— Ежели теперича он, из дворца едучи, к воротам подъедет, а ты его у ворот не встретишь и тотчас ему ворот не отопрешь — беда! Озлится!
И подбежал к воротам, как раз в то время, когда одноколка доктора фон-Хадена показалась на повороте тупика…
Когда одноколка, запряженная сильным и гладко начищенным гнедым мерином, остановилась у ворот, Прошка мигом распахнул воротные створы, взял мерина под уздцы и подвел к крылечку дома.
Доктор — высокий пожилой мужчина, с выразительным лицом и умными глазами, одетый в немецкое темное платье и такую же епанчу, слез с одноколки, отдал Прошке длинный бич и вожжи, и пошел вверх по ступеням крылечка, на площадке которого его уже ожидали дочь его Лизхен и сын Михаэль, незадолго перед тем возведенный в государевы стольники.
На этот раз доктор поднимался на ступени крылечка довольно медленно, как бы преднамеренно задерживая шаг. Обыкновенно он взбегал на эту лестницу одним духом и еще с нижней ступеньки начинал шутить и заговаривать со своими детьми, которых очень любил, и которые тоже в нем души не чаяли. Но в этот день дети заметили, что отец их не расположен ни к шутке, ни даже к разговорам… На лице его выражалось ясно недовольство, даже огорчение; брови были насуплены, и не было на устах его добродушной улыбки.
— Ты нездоров, отец? — спросила его по-немецки Лизхен, в то время как сын снимал епанчу с его плеч.
— Нет, мой друг, — отвечал ей отец, — телом я совершенно здоров, но дух мой болеет и скорбит… Впрочем, дайте мне немного прийти в себя, дайте отдохнуть от этого ада, который называется «Верхом государевым»…
И он, проводя рукою по густым своим волосам с видом человека, утомленного и нравственно разбитого, прошел через главную комнату своего домика, которая была и столовою и приемною, к себе в кабинет, заставленный шкапами с книгами и столами, на которых были навалены книги и рукописи и стояли глобусы, препараты в банках, лежали инструменты, хирургические и математические, бутылки со спиртом и банки со всякими медикаментами и химическими продуктами.

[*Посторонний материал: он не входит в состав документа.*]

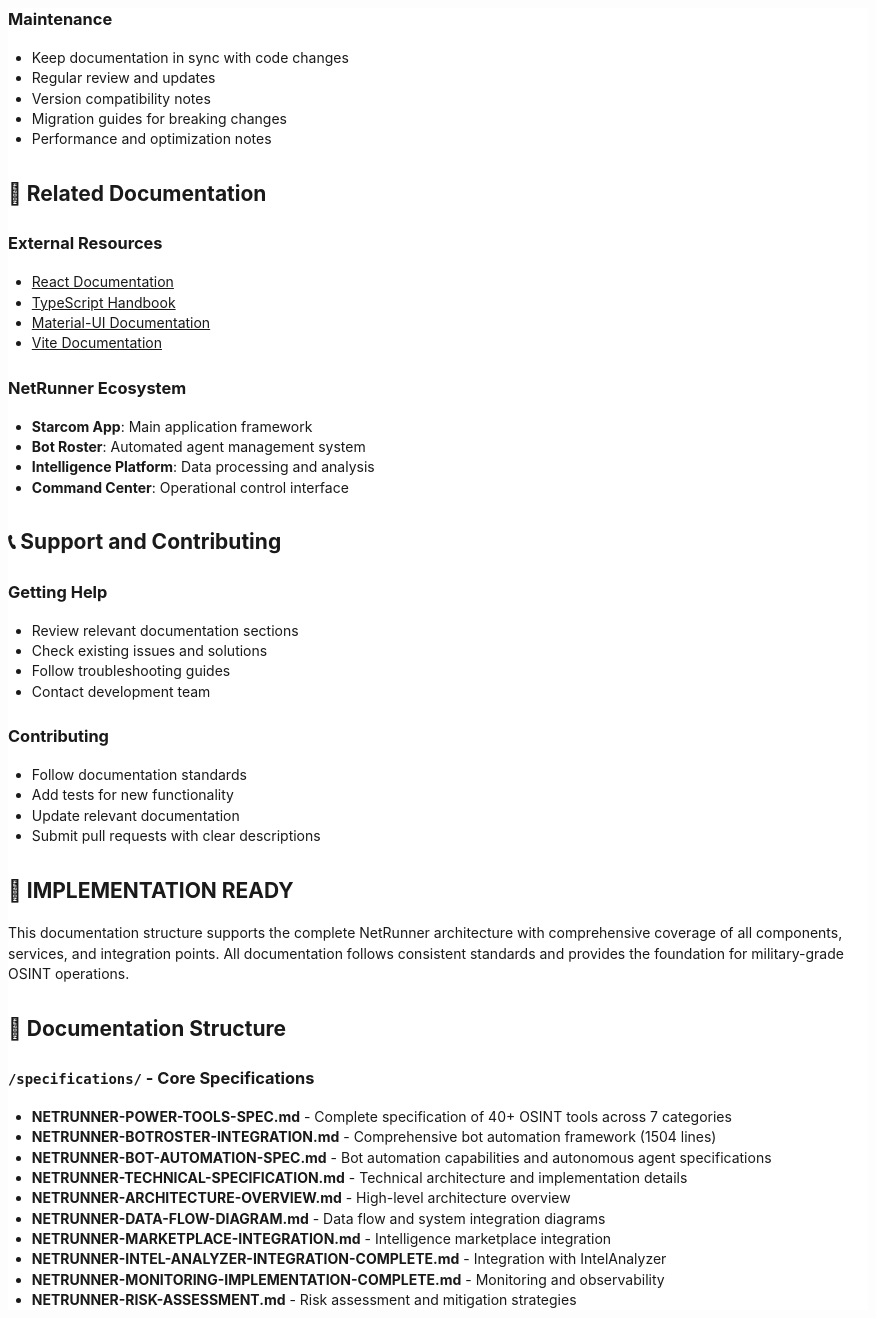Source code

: ### Maintenance
- Keep documentation in sync with code changes
- Regular review and updates
- Version compatibility notes
- Migration guides for breaking changes
- Performance and optimization notes

## 🔗 Related Documentation

### External Resources
- [React Documentation](https://react.dev)
- [TypeScript Handbook](https://www.typescriptlang.org/docs/)
- [Material-UI Documentation](https://mui.com)
- [Vite Documentation](https://vitejs.dev)

### NetRunner Ecosystem
- **Starcom App**: Main application framework
- **Bot Roster**: Automated agent management system
- **Intelligence Platform**: Data processing and analysis
- **Command Center**: Operational control interface

## 📞 Support and Contributing

### Getting Help
- Review relevant documentation sections
- Check existing issues and solutions
- Follow troubleshooting guides
- Contact development team

### Contributing
- Follow documentation standards
- Add tests for new functionality
- Update relevant documentation
- Submit pull requests with clear descriptions

## 🎯 **IMPLEMENTATION READY**

This documentation structure supports the complete NetRunner architecture with comprehensive coverage of all components, services, and integration points. All documentation follows consistent standards and provides the foundation for military-grade OSINT operations.

## 📁 **Documentation Structure**

### `/specifications/` - Core Specifications
- **NETRUNNER-POWER-TOOLS-SPEC.md** - Complete specification of 40+ OSINT tools across 7 categories
- **NETRUNNER-BOTROSTER-INTEGRATION.md** - Comprehensive bot automation framework (1504 lines)
- **NETRUNNER-BOT-AUTOMATION-SPEC.md** - Bot automation capabilities and autonomous agent specifications
- **NETRUNNER-TECHNICAL-SPECIFICATION.md** - Technical architecture and implementation details
- **NETRUNNER-ARCHITECTURE-OVERVIEW.md** - High-level architecture overview
- **NETRUNNER-DATA-FLOW-DIAGRAM.md** - Data flow and system integration diagrams
- **NETRUNNER-MARKETPLACE-INTEGRATION.md** - Intelligence marketplace integration
- **NETRUNNER-INTEL-ANALYZER-INTEGRATION-COMPLETE.md** - Integration with IntelAnalyzer
- **NETRUNNER-MONITORING-IMPLEMENTATION-COMPLETE.md** - Monitoring and observability
- **NETRUNNER-RISK-ASSESSMENT.md** - Risk assessment and mitigation strategies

Когда он опустился в большое кожаное кресло среди этой «храмины наук», как он любил ее называть, когда он взглянул на своих старых друзей в кожаных прочных переплетах и на все то, что служило ему постоянно материалом и подспорьем для его научных работ, у него стало как будто легче на душе. Он еще раз провел рукою по волосам и думал про себя:
«О! Как душно, как невыносимо тяжело живется в этих раззолоченных теремах, которые называются Дворцом Государевым! Как вяло, как тоскливо там проходит жизнь, среди мелочных, ничтожных забот, среди нелепых обрядов азиатской вежливости, среди таких обычаев, которые не дают царю возможности ни шагу ступить свободно, ни слова вымолвить, ни даже мысли допустить, не подчиненной строгим формам приличий, предрассудков, суеверий и вымыслов самого дикого невежества! Как и чем он живет — этот добрый, милый, но несчастный царь, вечно окруженный своей родней и тесными рядами своих бояр, никогда не имеющий возможности остаться наедине с самим собою и со своею совестью!.. О! Да там утро одно пробыть — это уже такая мука… такая мука!»
И ему припомнились все его встречи сегодняшнего утра, все разговоры, которые пришлось вести, все расспросы, обращенные к нему с разных сторон, в разных видах и формах, но одинаково направленные к одной цели — разузнать, как долго продлится жизнь этого молодого, видимо угасавшего существа?
— И хоть бы кто-нибудь любил его, жалел его, сочувствовал ему! — продолжал думать Даниель фон-Хаден. — Все вопросы, все видимое участие вызывается только тем, что каждый про себя рассчитывает: — «успею ли я еще выпросить себе ту деревеньку, которую я высмотрел, или получить для сына то местечко, которое я наметил? Ведь после смерти этого царя будет другой царь и около него другие люди!»… О, какие жалкие, своекоростные, какие темные люди! И как трудно между ними жить!
Легкий стук в двери прервал нить его печальных размышлений.
— Отец! — послышался из-за двери голос Лизхен, — обед на столе.
Доктор Даниэль поднялся с кресла, сбросил с себя верхнее парадное платье, повесил его на гвоздик и, переодевшись в домашнее платье, а волосы прикрыв темной бархатной шапочкой, вышел в столовую.
— Ну дети! — сказал он, обращаясь к сыну и дочери. — Давайте обедать и будем говорить… Я теперь чувствую себя дома!
— Ах, отец, мне всегда бывает так тяжело, когда я вижу тебя в унылом состоянии духа! — сказал сын. — Я привык знать тебя бодрым и уверенным в себе; привык к тому, чтобы ты и в нас вселял бодрость духа!